Yeah, I tend to calculate separately for my mash and sparge water, but your way sounds like it would work just as well. Either way, the same amounts of salts are making their way into the water. For instance if I've got 3 gal of mash water and 5 of sparge, I'll calculate both separately, but that's just the way I started doing it. No problem going back and calculating for 8 gal then splitting it, Beersmith just doesn't do that part for me!

Just to clarify, I'm assuming when you say adding to the boil kettle you mean adding to sparge water? If you're not using that water for sparging but just using it to fill up to a full boil, then whether or not you treat it depends on what you're adding to it. If you're not running it through the mash, there's no need to worry about pH. But if you're adding minerals for flavor (Na, Cl, SO4) or to get high enough Ca for the yeast, you'd want to add those to the BK even if you're not using it to sparge.
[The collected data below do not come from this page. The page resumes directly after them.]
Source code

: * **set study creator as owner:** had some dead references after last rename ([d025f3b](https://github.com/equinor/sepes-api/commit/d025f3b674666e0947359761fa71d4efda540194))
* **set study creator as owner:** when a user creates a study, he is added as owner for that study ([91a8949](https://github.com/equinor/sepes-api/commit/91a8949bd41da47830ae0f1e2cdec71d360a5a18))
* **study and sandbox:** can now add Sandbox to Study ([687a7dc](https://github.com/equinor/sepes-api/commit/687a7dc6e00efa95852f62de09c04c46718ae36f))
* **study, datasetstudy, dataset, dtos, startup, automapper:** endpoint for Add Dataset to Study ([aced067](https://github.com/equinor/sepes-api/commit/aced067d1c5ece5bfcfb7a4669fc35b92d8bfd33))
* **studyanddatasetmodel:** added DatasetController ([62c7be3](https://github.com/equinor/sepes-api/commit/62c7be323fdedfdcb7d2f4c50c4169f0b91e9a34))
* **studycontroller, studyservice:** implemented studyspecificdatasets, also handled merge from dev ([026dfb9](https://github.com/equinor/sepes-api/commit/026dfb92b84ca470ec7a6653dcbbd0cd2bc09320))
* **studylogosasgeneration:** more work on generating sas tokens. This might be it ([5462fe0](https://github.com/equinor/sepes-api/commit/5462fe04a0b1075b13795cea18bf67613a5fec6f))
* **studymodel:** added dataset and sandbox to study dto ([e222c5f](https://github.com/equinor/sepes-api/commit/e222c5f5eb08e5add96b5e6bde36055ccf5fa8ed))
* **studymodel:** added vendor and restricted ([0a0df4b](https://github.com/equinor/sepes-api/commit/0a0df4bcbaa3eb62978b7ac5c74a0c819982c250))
I'm trying to figure this out myself. You are correct, I believe. After listening to the podcasts twice, Palmer says you can sparge with distilled water and add salts to the bk. For flavor. What I don't get is the mash pH. Estimated mash pH isn't even in the spreadsheet. Seems like the Ca, RA and grist bill are the most important factors.
 
Ha, I hadn't even noticed that he never lists mash pH. It would be a nice value to have estimated, just so you could compare a measured value if you've got a pH meter. The Ca and RA values will both help to determine the mash pH, so there's probably some mathematical formula to get you back to an estimated pH. You could also probably find a quick conversion to use between his estimated SRM values and what pH those would correspond to if you were interested. Not sure why he decided to list it as SRM rather than pH, maybe its got something to do with either the changes in pH in response to temp, or that different dark malts have different acidity. More than likely he was just trying to keep things simpler.

So, I just looked up his updated nomograph, and there is a rough conversion at the top for SRM to pH. No idea if you can actually take his estimated SRM values and use that to estimate a pH backwards, but it might give you something to work with going forward.